You have been opening your mouth at council meetings. Your mouth has been saying the program is working. Your mouth has not said the man’s name. Your mouth has not said the program could not show it helped him. Your hand has been signing the budget. Your hand has not signed the case notes. Your hand has not signed the audit. Your hand is the hand of a man who has been voting the line item through and has not asked whether the line item produced anything. The line item is your hand. The man on the sidewalk is not your hand. The man on the sidewalk is the absence your hand has not recorded.

The man on the sidewalk at three in the morning — you who administered the machine. Your throat closes when you read the auditor’s report. The person on the pavement is choking on their own saliva, unable to form a sentence. Your throat closes to match. You cannot swallow the page. Your shoulders ache at bedtime as if you had been carrying the heat of the Honolulu sun. You were not carrying it. The man on the bus stop bench was carrying it. The nausea that hits you when you open the suspension memo is the nausea of the person who has not eaten in three days and has nowhere to sleep. You are not hungry. The person in this undefined service model is hungry. The pressure behind your eye when the EMT drives away is the pressure of having nowhere to go. You have a bed.
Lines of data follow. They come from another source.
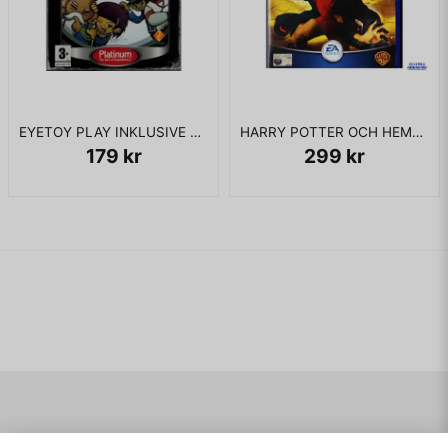
EYETOY PLAY INKLUSIVE KAMERA PS2
HARRY POTTER OCH HEMLIGHETERNAS KAMMARE PS2
179 kr
299 kr
Navigering
Mitt konto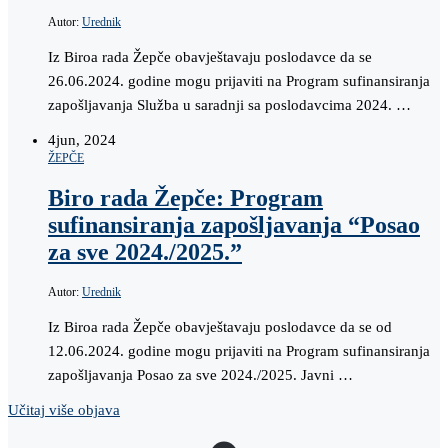
Autor:
Urednik
Iz Biroa rada Žepče obavještavaju poslodavce da se
26.06.2024. godine mogu prijaviti na Program sufinansiranja
zapošljavanja Služba u saradnji sa poslodavcima 2024. …
4
jun, 2024
ŽEPČE
Biro rada Žepče: Program
sufinansiranja zapošljavanja “Posao
za sve 2024./2025.”
Autor:
Urednik
Iz Biroa rada Žepče obavještavaju poslodavce da se od
12.06.2024. godine mogu prijaviti na Program sufinansiranja
zapošljavanja Posao za sve 2024./2025. Javni …
Učitaj više objava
The person in this fragmented data system has the pavement.

If someone you loved — a daughter, a sister — were on a sidewalk in Honolulu at three in the morning and the EMTs came and the social worker came and the team left and the case file was empty, would you know? Would the data system know? Would her name be in the case file in the morning?

The apparatus is not broken. The apparatus is working exactly as designed. The design is to spend $2.7 million and call the suffering of the people in crisis “fragmented.” The design is to make the suffering invisible so the administrators do not have to feel it. But the EMT sees it. The EMT feels the heat. And now the EMT has to drive away, because the mission is undefined, and the data is fragmented, and the audit is suspended.
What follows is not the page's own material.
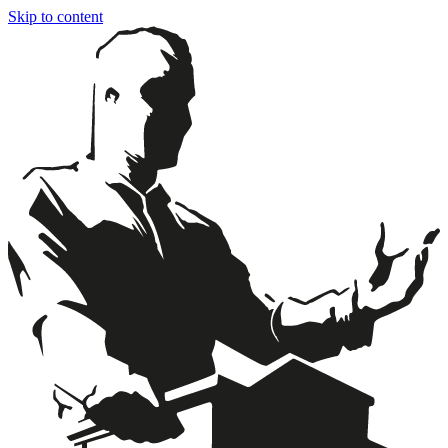
Skip to content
“Woe be unto the pastors that destroy and scatter the sheep of my pasture! saith the LORD.” — Jeremiah 23:1

The pastors of CORE have scattered the sheep. The data is fragmented. The mission is undefined. The person on the concrete remains. The witness records: attention is the most basic form of love. The program has not paid attention. The audit has. The man on the sidewalk has been waiting for five years. The man on the sidewalk is still waiting.